"Regulators are bracing for well over 100 bank failures in the next 12 to 24 months, with concentrations in Rust Belt states like Michigan and Ohio, and the states that are suffering severe housing-market problems like California, Florida, and Georgia," said Jaret Seiberg, Washington policy analyst for financial-services firm Stanford Group.(h/t to Bonddad and Calculated Risk)
Now, bank failures currently are at historically stable levels and the FDIC is currently able to handle the few (it's about 5 or so) failures a year.
However, it's very ominous when they're trying to hire back retired employees who specialize in banking failures, as well as new employees to take care of this.
Additionally, the article states that the FDIC has approximately $52 billion dollars set aside for bank failure coverage; that sounds like a lot, but if a big bank like Citi has to get a total bailout from the FDIC, that $52 billion would be gone, just like that (some scuttlebutt is that Citi is in trouble, and if things get worse, could need all that cash just for itself). And, if a big bank like Citi lets go, other large banking institutions might follow, only the FDIC wouldn't have any cash on hand to safeguard depositors funds at those institutions.
So, what to do?
First, don't panic. I'm sure that the banking institutions are doing enough of that themselves; your panic isn't going to help when it is added to theirs.

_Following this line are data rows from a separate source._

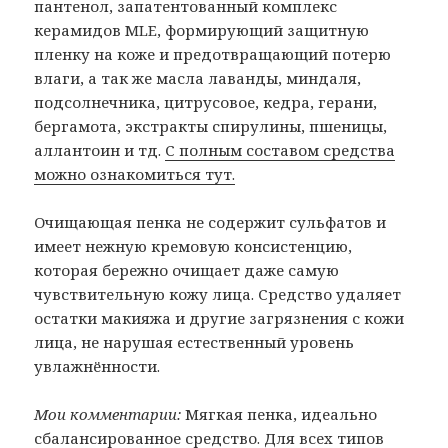
пантенол, запатентованный комплекс
керамидов MLE, формирующий защитную
пленку на коже и предотвращающий потерю
влаги, а так же масла лаванды, миндаля,
подсолнечника, цитрусовое, кедра, герани,
бергамота, экстракты спирулины, пшеницы,
аллантоин и тд.
С полным составом средства
можно ознакомиться тут.
Очищающая пенка не содержит сульфатов и
имеет нежную кремовую консистенцию,
которая бережно очищает даже самую
чувствительную кожу лица. Средство удаляет
остатки макияжа и другие загрязнения с кожи
лица, не нарушая естественный уровень
увлажнённости.
Мои комментарии:
Мягкая пенка, идеально
сбалансированное средство. Для всех типов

Second, check on the health of your bank. If it is FDIC insured, you can pull a CALL report on it, but be aware, you really need to be a finance type to make heads or tails of the verbiage.
Or, you can try bankrate.com, which gives a 1 - 5 rating system (5 is best, 1 is worst), which shows my bank, the lovely B of A, sitting right in the middle at 3. Bankrate.com also ranks Credit Unions too, as does ncua.gov (look in the Credit Union data area).
And, as many folks are finding out, mutual funds can be risky too. You can do some data analysis here: http://us1.institutionalriskanalytics.com/SEC/SEC_Survey.asp?x=NQ
Think seriously about your current and near-future spending (say, through 2008). Now might not be the time to plunk down a big chunk of cash on a non-necessity item, especially with inflation soaring. Instead, you might want to think about taking some of the cash out for liquidity's sake and either bury it in your backyard, stuff it under the mattress, or put it in a safe. If it makes you feel better, gold, silver, platinum and other precious metals usually hold value better than greenbacks do, and will probably continue to do so, especially if oil keeps rising (it will) and the dollar keeps sliding down in value (it will, even if we have a "strong dollar" policy). And, obviously, if you go this route, don't forget where you hid the stuff and make sure you can keep & defend it.
Remember, the article says that the FDIC expects "well over 100 bank failures in the next 12 to 24 months." Usually these are smaller, regional banks, but there is no reason it can't be one of the majors. Given the further collapse of the housing market (from today's news) and the fact that it will continue falling for the next 24 months or so, it's possible that one of the majors may take a hit, although Helicopter Ben will be doing his best to prevent that from happening to the big institutions.
And finally, think seriously about growing some of your own food. Not only is it an interesting and fun project, but you may appreciate it later in the year if prices go higher.